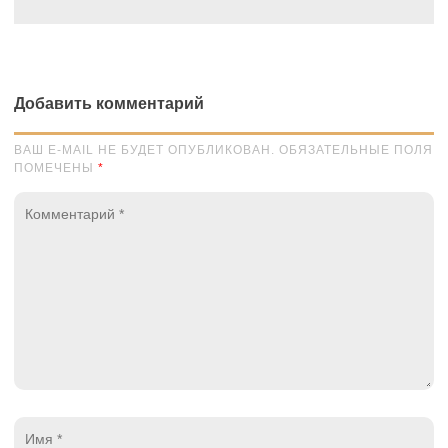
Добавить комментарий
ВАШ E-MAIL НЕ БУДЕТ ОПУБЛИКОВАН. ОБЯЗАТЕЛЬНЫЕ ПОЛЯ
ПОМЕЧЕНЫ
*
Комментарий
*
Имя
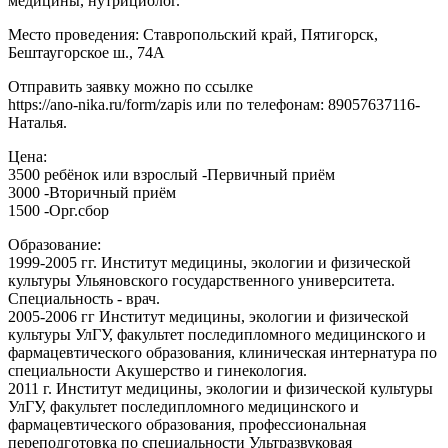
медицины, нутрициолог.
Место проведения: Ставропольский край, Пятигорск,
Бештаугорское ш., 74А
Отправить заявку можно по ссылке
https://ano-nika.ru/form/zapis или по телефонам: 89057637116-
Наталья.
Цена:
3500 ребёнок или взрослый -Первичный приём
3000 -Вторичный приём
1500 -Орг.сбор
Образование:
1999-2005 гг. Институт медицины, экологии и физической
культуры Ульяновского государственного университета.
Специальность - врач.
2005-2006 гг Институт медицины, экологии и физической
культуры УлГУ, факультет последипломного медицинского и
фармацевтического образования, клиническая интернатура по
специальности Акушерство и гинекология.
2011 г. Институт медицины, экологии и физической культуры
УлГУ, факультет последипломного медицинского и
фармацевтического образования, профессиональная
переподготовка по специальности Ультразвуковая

━━━━━━━━━━━━━━━━━━━━

INSTRUCTIONS FOR THE TASK:
Up to and including the line with "1500 -Орг.сбор", repeat every line from the top of the entries exactly, but not the pictures.

ANSWER SPACE:
Добавить комментарий
ВАШ E-MAIL НЕ БУДЕТ ОПУБЛИКОВАН. ОБЯЗАТЕЛЬНЫЕ ПОЛЯ
ПОМЕЧЕНЫ
*
Комментарий
*
Имя
медицины, нутрициолог.
Место проведения: Ставропольский край, Пятигорск,
Бештаугорское ш., 74А
Отправить заявку можно по ссылке
https://ano-nika.ru/form/zapis или по телефонам: 89057637116-
Наталья.
Цена:
3500 ребёнок или взрослый -Первичный приём
3000 -Вторичный приём
1500 -Орг.сбор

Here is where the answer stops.